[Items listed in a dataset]
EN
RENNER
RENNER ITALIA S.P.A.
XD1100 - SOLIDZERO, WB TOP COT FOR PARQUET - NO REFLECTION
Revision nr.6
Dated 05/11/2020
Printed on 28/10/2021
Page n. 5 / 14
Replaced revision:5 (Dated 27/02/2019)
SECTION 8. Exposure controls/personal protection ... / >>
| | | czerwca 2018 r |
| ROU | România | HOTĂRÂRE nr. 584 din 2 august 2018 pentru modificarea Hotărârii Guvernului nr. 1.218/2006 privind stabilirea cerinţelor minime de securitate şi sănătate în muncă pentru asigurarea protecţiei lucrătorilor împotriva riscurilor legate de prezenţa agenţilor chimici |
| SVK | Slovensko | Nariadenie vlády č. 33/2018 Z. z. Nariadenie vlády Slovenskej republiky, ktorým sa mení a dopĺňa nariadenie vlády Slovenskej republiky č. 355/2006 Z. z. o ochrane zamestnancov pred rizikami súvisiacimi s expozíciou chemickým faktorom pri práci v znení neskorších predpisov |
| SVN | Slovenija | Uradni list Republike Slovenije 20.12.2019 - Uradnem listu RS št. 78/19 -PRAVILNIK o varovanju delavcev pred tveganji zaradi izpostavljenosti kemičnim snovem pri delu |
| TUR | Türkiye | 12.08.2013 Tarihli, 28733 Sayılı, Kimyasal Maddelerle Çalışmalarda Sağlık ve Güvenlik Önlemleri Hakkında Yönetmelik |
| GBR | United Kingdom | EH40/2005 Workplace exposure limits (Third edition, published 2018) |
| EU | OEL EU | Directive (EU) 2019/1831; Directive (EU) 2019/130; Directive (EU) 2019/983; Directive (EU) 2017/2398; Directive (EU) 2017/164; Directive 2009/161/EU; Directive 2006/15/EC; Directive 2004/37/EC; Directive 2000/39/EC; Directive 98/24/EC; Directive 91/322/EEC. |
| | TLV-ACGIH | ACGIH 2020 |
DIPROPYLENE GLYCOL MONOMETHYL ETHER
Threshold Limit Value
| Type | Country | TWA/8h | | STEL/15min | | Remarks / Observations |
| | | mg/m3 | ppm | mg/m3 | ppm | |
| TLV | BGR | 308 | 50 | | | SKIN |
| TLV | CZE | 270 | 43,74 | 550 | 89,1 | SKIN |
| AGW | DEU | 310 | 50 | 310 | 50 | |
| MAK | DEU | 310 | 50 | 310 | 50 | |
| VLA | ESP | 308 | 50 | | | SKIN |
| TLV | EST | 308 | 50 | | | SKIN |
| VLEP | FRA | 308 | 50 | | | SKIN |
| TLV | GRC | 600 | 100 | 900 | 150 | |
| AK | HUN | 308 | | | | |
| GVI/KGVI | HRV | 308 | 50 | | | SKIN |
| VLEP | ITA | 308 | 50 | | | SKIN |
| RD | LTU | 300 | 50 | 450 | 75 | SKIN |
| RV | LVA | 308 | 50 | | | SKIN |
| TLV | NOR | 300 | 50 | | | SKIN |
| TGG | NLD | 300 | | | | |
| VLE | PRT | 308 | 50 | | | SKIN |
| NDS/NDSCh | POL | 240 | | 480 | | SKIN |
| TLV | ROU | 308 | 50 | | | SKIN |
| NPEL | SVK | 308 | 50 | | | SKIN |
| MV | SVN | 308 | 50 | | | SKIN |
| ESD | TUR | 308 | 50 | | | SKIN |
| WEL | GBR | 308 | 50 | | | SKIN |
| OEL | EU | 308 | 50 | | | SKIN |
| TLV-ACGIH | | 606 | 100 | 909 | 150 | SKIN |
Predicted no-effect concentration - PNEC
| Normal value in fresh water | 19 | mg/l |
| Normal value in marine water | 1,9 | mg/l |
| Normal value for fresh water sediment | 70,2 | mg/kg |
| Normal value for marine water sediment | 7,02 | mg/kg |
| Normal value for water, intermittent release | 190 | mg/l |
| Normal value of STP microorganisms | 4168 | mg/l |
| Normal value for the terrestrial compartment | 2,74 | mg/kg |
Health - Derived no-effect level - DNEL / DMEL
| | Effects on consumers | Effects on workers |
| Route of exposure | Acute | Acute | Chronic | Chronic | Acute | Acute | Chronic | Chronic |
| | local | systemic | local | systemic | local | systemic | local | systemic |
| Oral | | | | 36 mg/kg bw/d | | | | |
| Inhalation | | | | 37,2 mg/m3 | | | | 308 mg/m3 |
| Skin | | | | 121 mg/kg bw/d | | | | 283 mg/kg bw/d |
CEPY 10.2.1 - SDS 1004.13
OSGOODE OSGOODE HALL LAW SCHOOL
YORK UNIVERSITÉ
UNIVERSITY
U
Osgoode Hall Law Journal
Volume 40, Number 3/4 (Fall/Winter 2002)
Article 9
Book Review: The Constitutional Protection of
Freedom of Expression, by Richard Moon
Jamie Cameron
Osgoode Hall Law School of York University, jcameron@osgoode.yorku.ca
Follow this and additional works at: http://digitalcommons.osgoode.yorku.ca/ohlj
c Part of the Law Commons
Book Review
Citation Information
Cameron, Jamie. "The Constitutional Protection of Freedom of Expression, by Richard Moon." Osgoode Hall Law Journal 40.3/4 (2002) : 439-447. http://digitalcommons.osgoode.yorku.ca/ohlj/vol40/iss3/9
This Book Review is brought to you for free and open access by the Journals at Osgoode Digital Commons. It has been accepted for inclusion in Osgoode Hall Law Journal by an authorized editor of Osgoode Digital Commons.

- _WHAT YOU NEED TO DO_
Read the lines above. Gather those in which the string "marine" is found.

- _RESPONSE BOX_
| Normal value in marine water | 1,9 | mg/l |
| Normal value for marine water sediment | 7,02 | mg/kg |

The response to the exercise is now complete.